Team secrets are defined per-repository in the team's Terraform configuration. When a team needs a new secret for their CI/CD pipeline, they add it to their config and open a pull request.
The key principle: no secret is created manually through the GitHub UI. Every secret has a code trail showing who added it, when, and why.
Security Defaults
GHSSM enforces security settings across the organization:
- Dependabot alerts enabled on all new repositories
- Dependabot security updates enabled automatically
- Secret scanning with push protection enabled - accidental secret commits get blocked before they reach the repo
- Dependency graph enabled for supply chain visibility
- Public repo creation disabled - members cannot accidentally make a repo public
These aren't suggestions written in a wiki. They're Terraform resources that get applied and enforced.
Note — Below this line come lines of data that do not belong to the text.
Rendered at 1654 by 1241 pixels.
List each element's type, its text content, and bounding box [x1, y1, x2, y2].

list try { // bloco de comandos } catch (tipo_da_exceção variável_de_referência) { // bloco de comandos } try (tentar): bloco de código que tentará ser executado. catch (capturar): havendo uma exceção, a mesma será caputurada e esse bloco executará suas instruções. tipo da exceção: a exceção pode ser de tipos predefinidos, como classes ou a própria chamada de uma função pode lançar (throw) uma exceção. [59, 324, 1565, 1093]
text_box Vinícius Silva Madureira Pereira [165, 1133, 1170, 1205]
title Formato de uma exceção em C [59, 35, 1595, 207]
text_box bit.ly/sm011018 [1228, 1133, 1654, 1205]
If someone changes a setting manually through the UI, the next Terraform run corrects the drift.
Workflow Automation
The GHSSM repo itself uses GitHub Actions for deployment:
- Org-settings workflow triggers on changes to organization-level config
- Per-team workflows (27 of them) trigger only on changes to that team's directory
- Reusable workflow handles the Terraform plan/apply logic, uploads plan artifacts, and comments on PRs with a summary of changes
On pull request, the workflow runs terraform plan and posts the output as a PR comment. Reviewers can see exactly what resources will be created, modified, or destroyed. On merge to main, it runs terraform apply.
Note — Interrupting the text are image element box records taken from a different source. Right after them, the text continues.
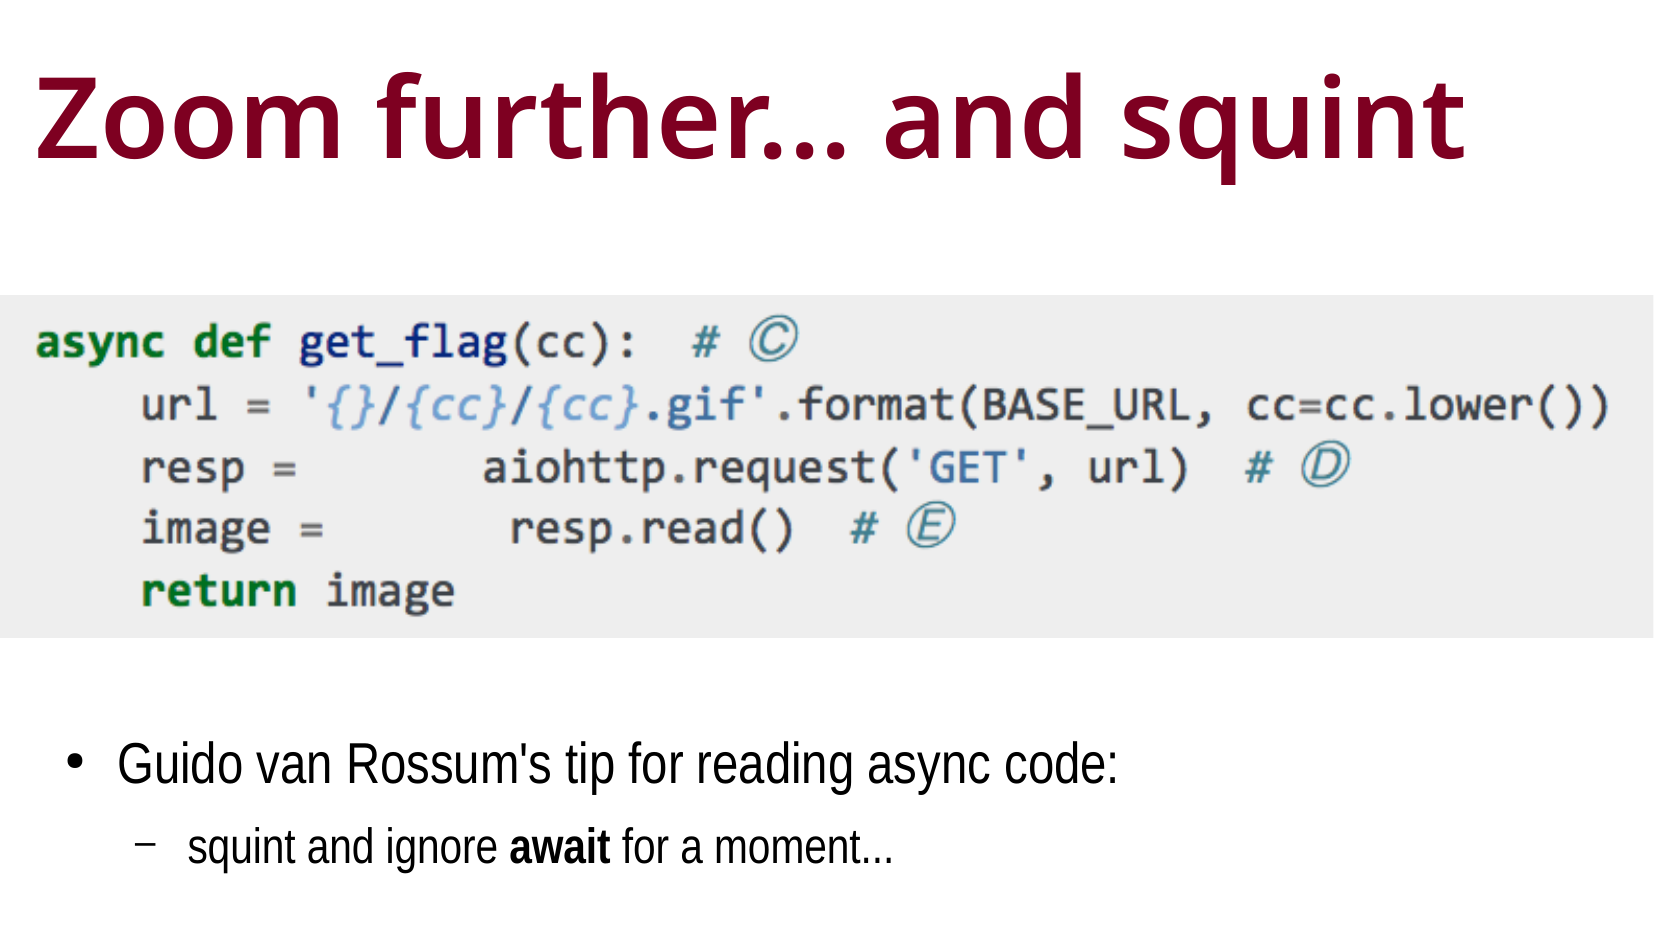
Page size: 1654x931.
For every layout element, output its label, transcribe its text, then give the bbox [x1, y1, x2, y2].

text_box [307, 437, 497, 556]
list Guido van Rossum's tip for reading async code: squint and ignore await for a moment... [47, 729, 1583, 875]
picture [0, 295, 1654, 638]
title Zoom further... and squint [35, 37, 1571, 193]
This separation means a change to one team's repositories doesn't trigger plans for other teams - keeping feedback loops fast.
Results
After rolling out GHSSM across all 27 teams and 400+ repositories:
- Zero manual repository creation - all repos created through pull requests with standardized settings
- Keyless cloud access - eliminated all long-lived service account keys via WIF
- Consistent branch protection - every repo has required reviews, no exceptions
- Auditable secrets - every secret addition traced through git history
- Self-service for teams - engineers create repos and configure access without waiting for platform team
- Drift detection - manual UI changes get corrected automatically on the next apply
Lessons Learned
Start with org-level defaults. It's tempting to jump straight into per-team configs. But getting the organization-wide policies right first means teams inherit secure defaults without extra work.
Keep the module interface simple. Our repository module accepts a flat configuration structure. Teams don't need to understand Terraform internals - they just fill in their repo name, topics, and access rules.
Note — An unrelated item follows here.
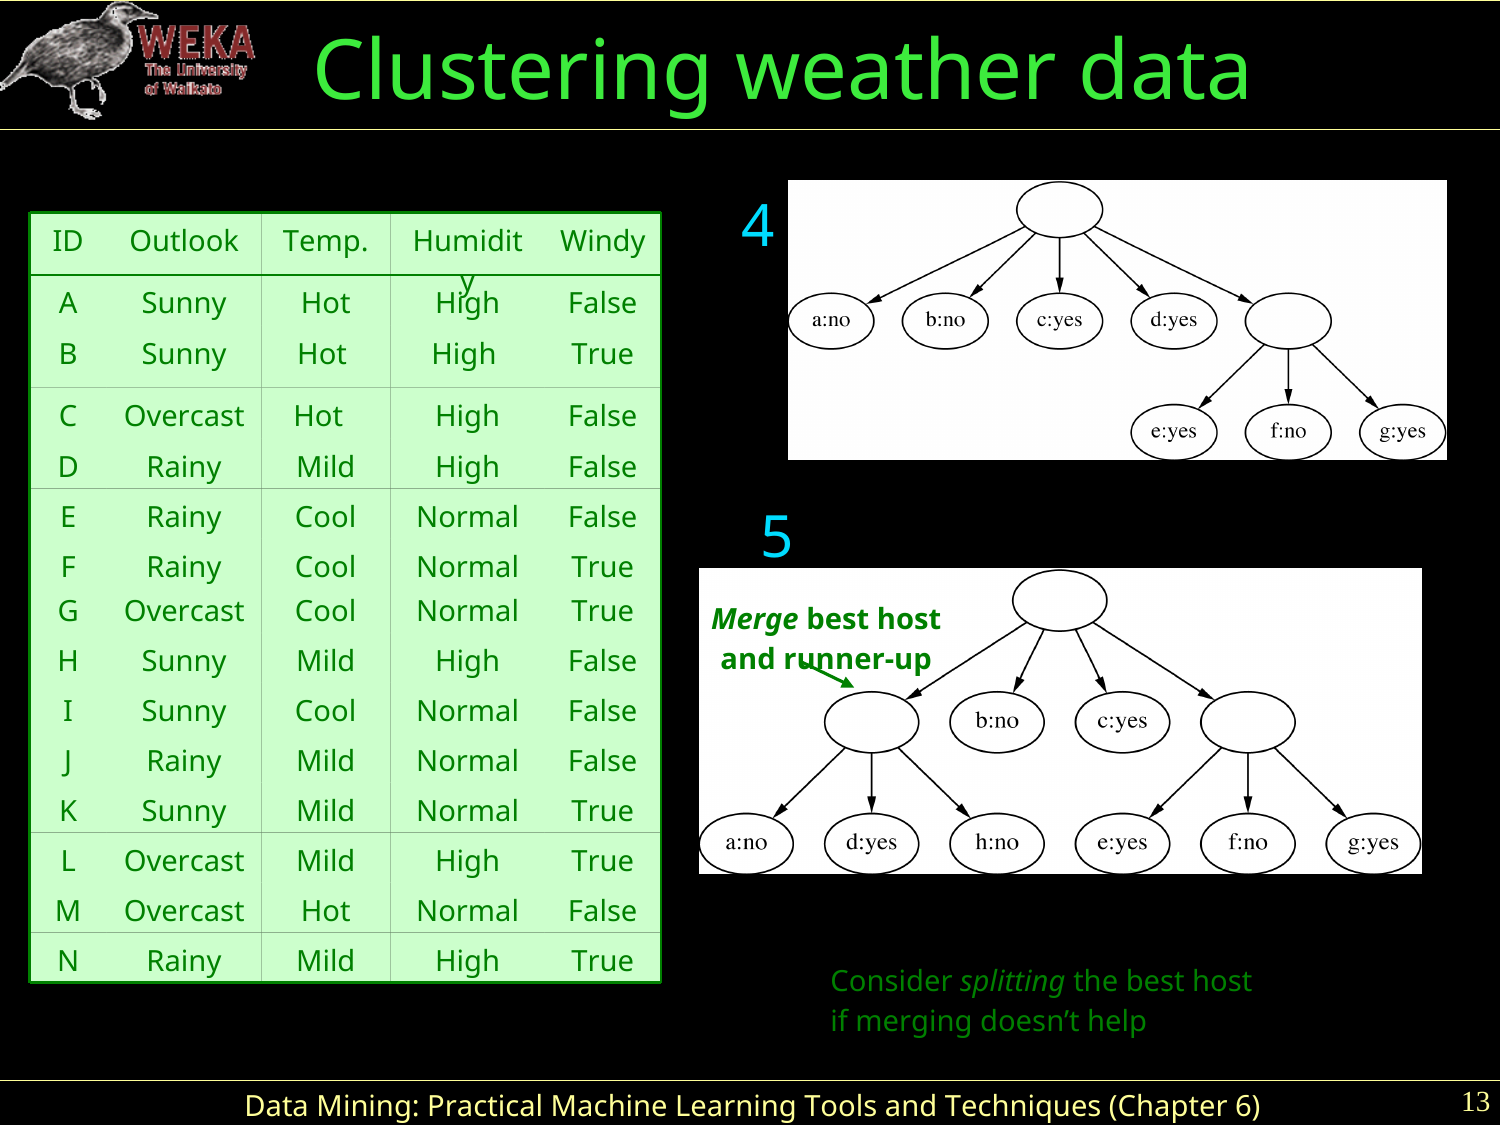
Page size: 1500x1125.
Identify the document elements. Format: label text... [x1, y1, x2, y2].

Separate org and team state. Having a dedicated Terraform workspace per team means teams can't accidentally break each other's configuration. It also keeps plan output readable.
Use WIF from day one. Migrating from service account keys to WIF after the fact is painful. Building it into the platform from the start meant teams never had to deal with key rotation.
Conclusion
Managing a GitHub organization at scale isn't just about having the right platform - it's about treating the platform configuration itself as code. GHSSM gave us a system where every setting is versioned, every change is reviewed, and every policy is enforced automatically.
The combination of GitHub's API, Terraform's state management, and Workload Identity Federation created a governance model that scales with the organization without creating bottlenecks. Teams move fast because they can self-serve. Security stays consistent because it's codified, not documented.
This concludes our three-part CI/CD migration series. From identifying the limitations of Estafette, to evaluating GitHub against GitLab, to building the infrastructure that makes it all manageable at scale - the journey took us from a self-hosted CI/CD system to a fully governed, self-service platform.